▸ GOALS
a. From the hard disk error thread below, quote the part that opens with the words containing "ata1.00: exception Emask" and closes with "out without errors.".
b. In the hard disk error thread below, which sector does the error give every time xfs_repair is run from the live system?

▸ PASSAGE SHOWN
━━━

Harddisk problem: ata1.00: end_request: I/O error, dev sda, sector ...

gay · 2013-05-18 23:14:08

I got errors like the following:

ata1.00: exception Emask 0x0 SAct 0x1 SErr 0x0 action 0x0
ata1.00: irq_stat 0x40000008
ata1.00: failed command: READ FPDMA QUEUED
ata1.00: cmd 60/08:00:68:33:32/00:00:31:00:00/40 tag 0 ncq 4096 in
         res 41/40:00:68:33:32/00:00:31:00:00/40 Emask 0x409 (media error) <F>
ata1.00: status: { DRDY ERR }
ata1.00: error: { UNC }
ata1.00: end_request: I/O error, dev sda, sector 825373544

Also: my filesystem was inconsitent; i.e. reading specific ordinary files (for instance ~/.config/dconf/user) resulted in an I/O error.

So I ran xfs_repair from a livesystem ... it seemed to work; xfs_check checked out without errors.

After rebooting into the installed system, however, I keep getting error messages like the one shown above. The cmd and res lines as well as sectors are different. Running xfs_repair (with and without -n; without, it doesnt actually do anything except for resetting the superclock, that's what it says) from the livesystem a large number of times always produces the above error giving the sector as 472904080.

━━━

▸ RECORDS PROVIDED
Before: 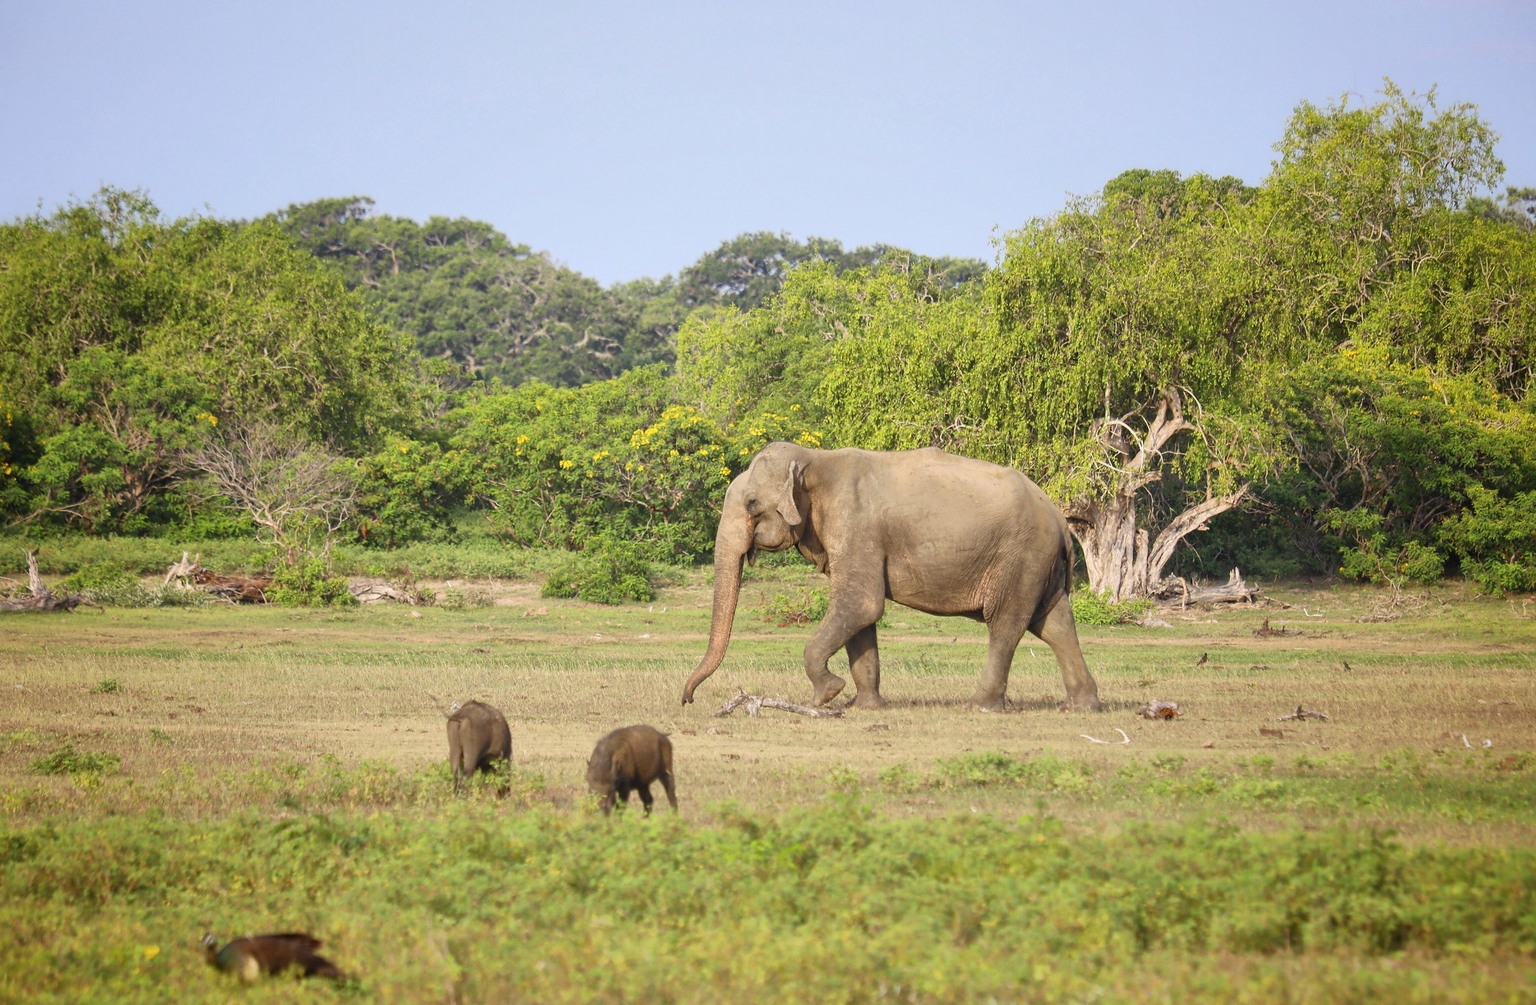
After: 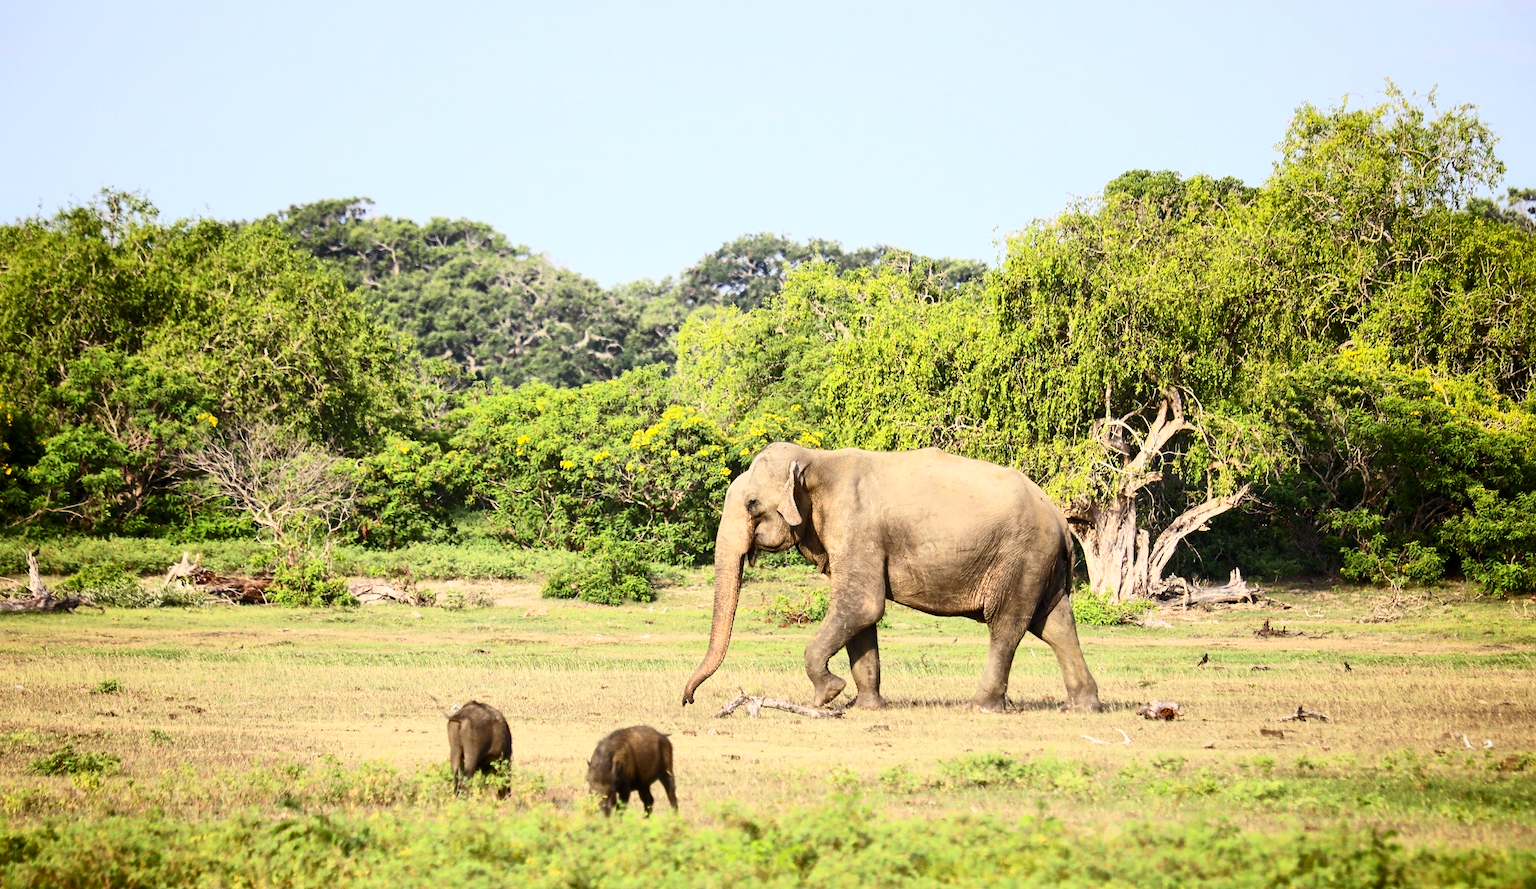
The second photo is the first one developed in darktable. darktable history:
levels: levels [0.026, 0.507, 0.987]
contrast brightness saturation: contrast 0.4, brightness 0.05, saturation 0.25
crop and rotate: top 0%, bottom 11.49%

━━━

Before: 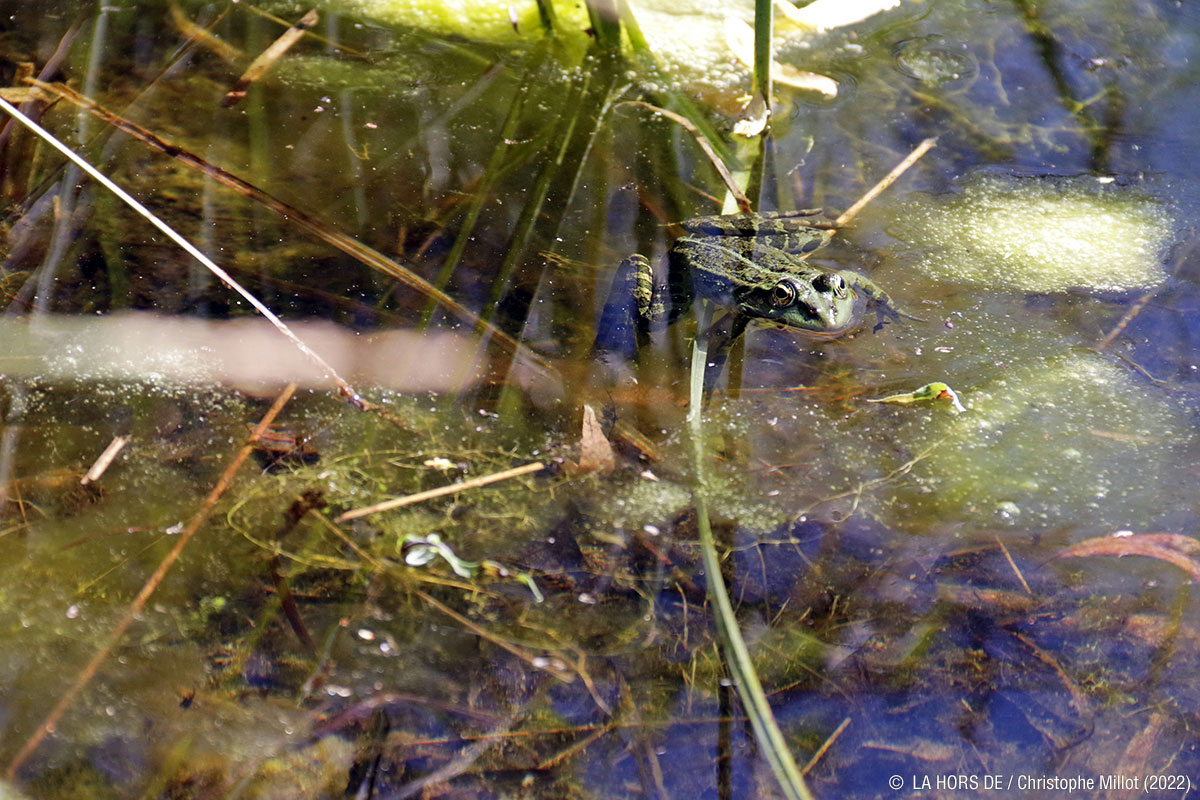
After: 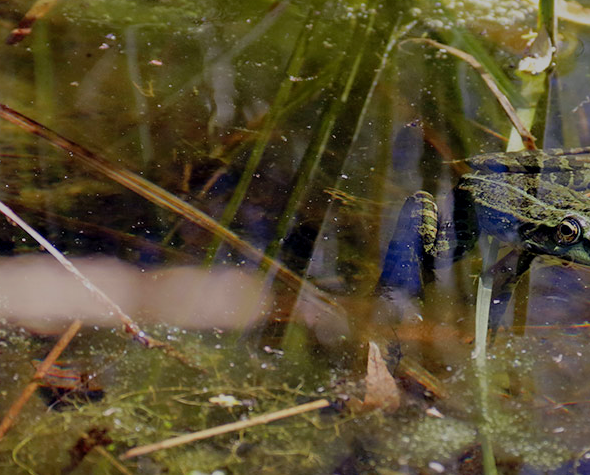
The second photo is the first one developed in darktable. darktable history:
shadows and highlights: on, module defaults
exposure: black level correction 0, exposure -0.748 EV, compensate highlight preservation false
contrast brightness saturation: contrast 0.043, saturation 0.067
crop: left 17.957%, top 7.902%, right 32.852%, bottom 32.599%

━━━

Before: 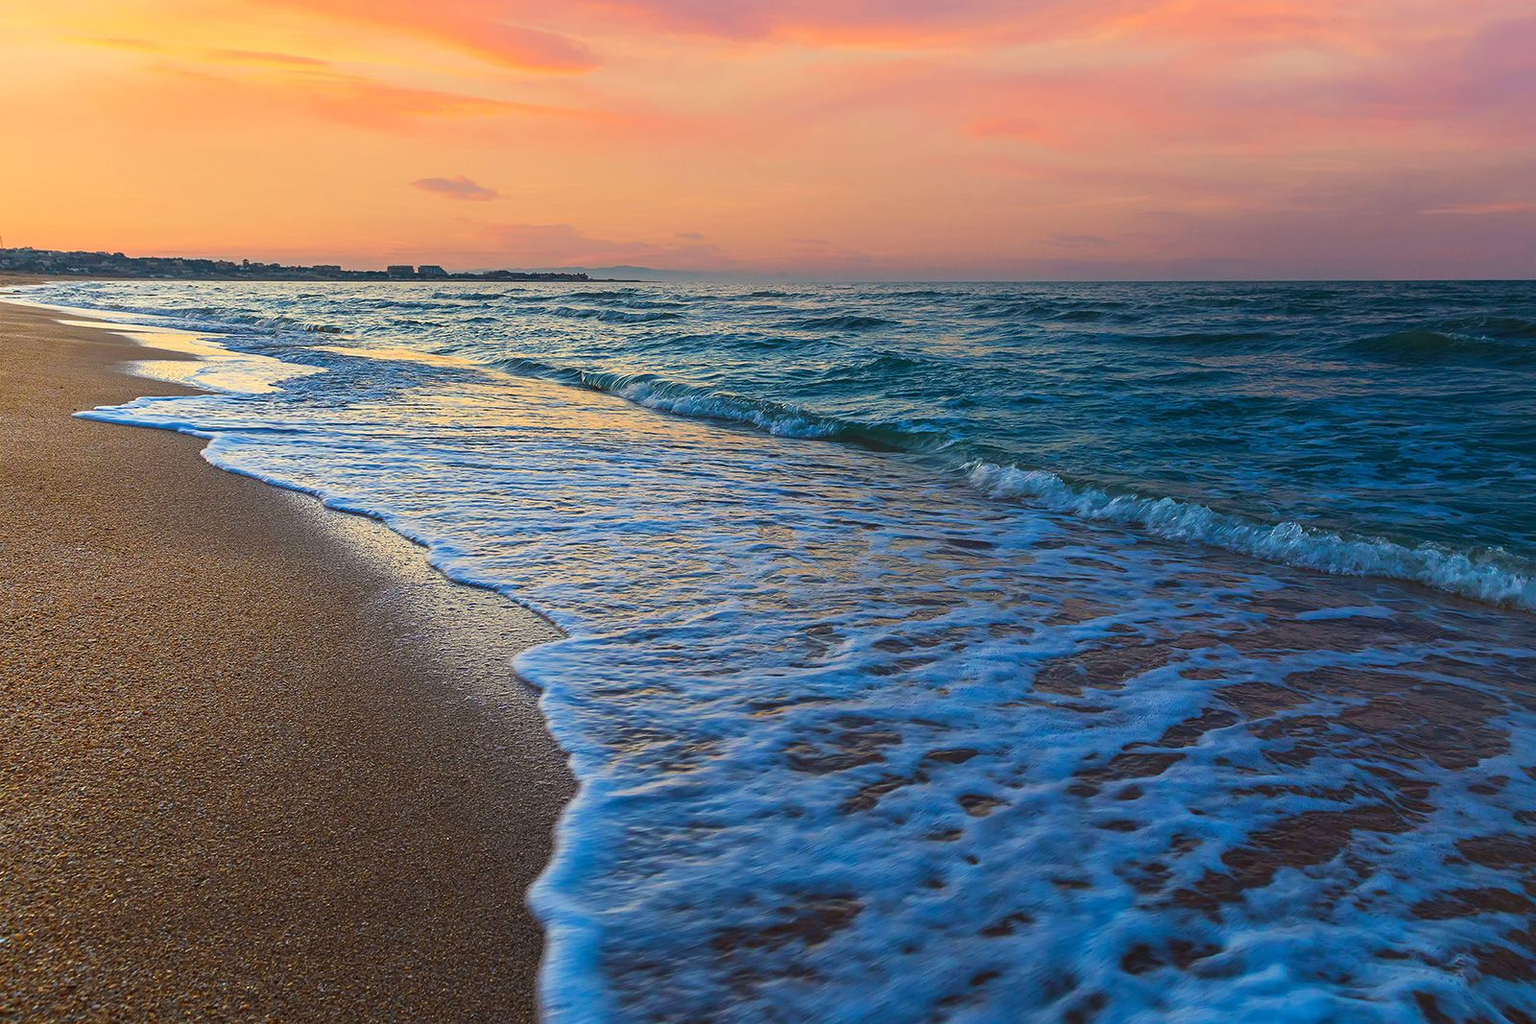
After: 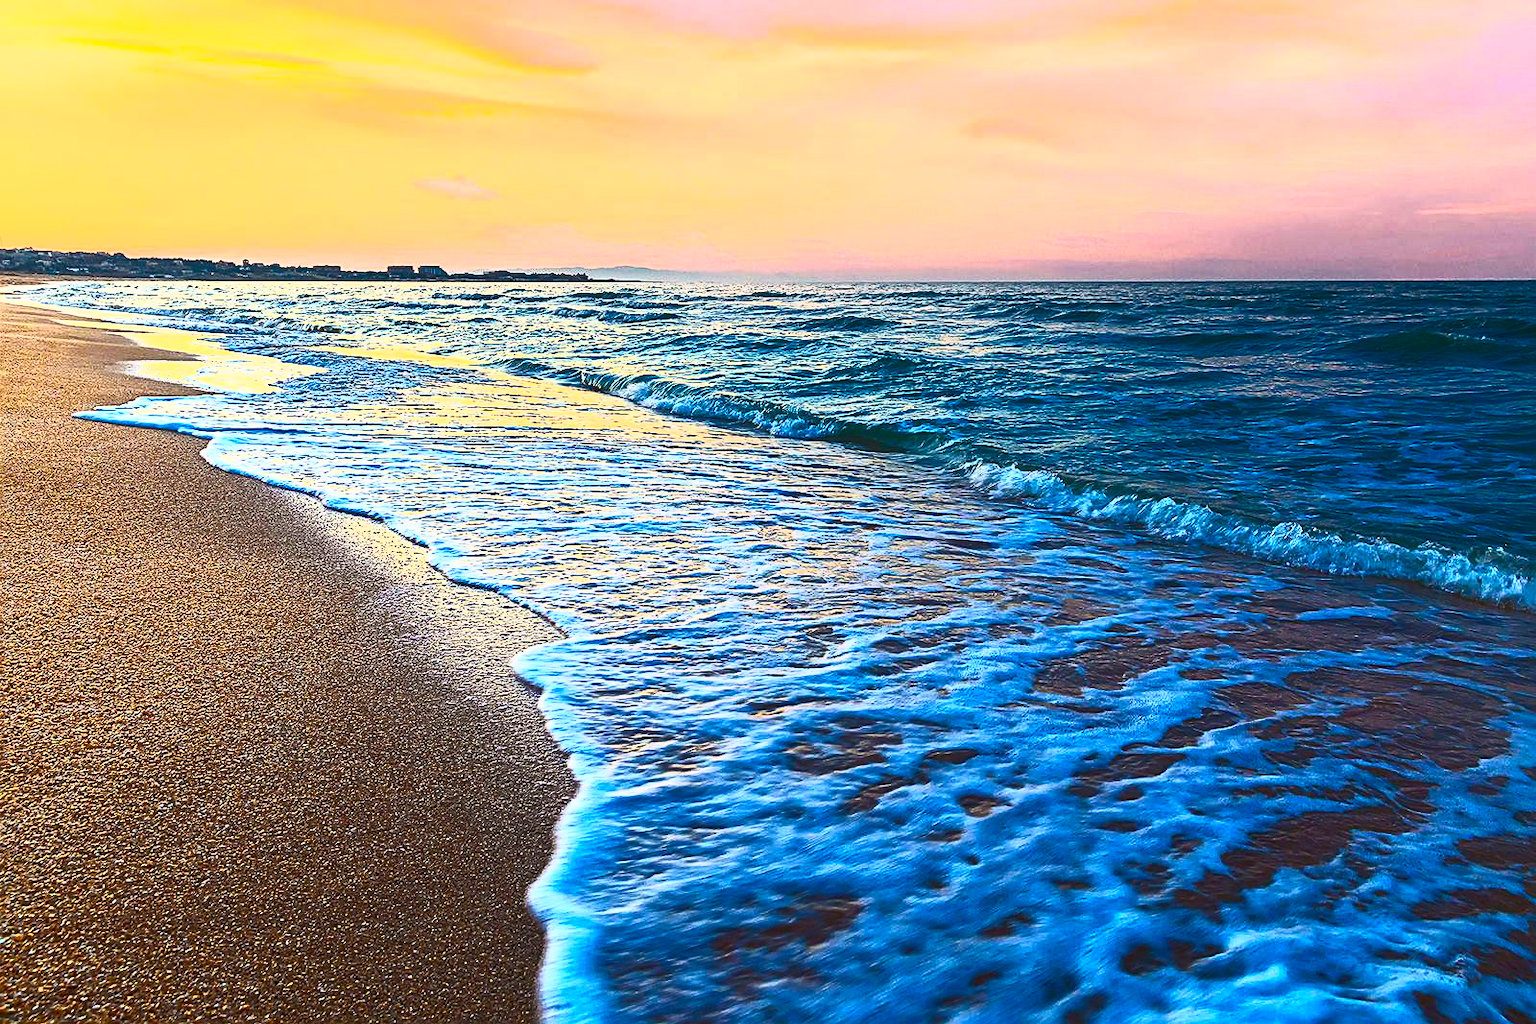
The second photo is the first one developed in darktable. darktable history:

━━━

▸ CORRECT ANSWERS
a.
ata1.00: exception Emask 0x0 SAct 0x1 SErr 0x0 action 0x0
ata1.00: irq_stat 0x40000008
ata1.00: failed command: READ FPDMA QUEUED
ata1.00: cmd 60/08:00:68:33:32/00:00:31:00:00/40 tag 0 ncq 4096 in
         res 41/40:00:68:33:32/00:00:31:00:00/40 Emask 0x409 (media error) <F>
ata1.00: status: { DRDY ERR }
ata1.00: error: { UNC }
ata1.00: end_request: I/O error, dev sda, sector 825373544

Also: my filesystem was inconsitent; i.e. reading specific ordinary files (for instance ~/.config/dconf/user) resulted in an I/O error.

So I ran xfs_repair from a livesystem ... it seemed to work; xfs_check checked out without errors.

b. Sector 472904080.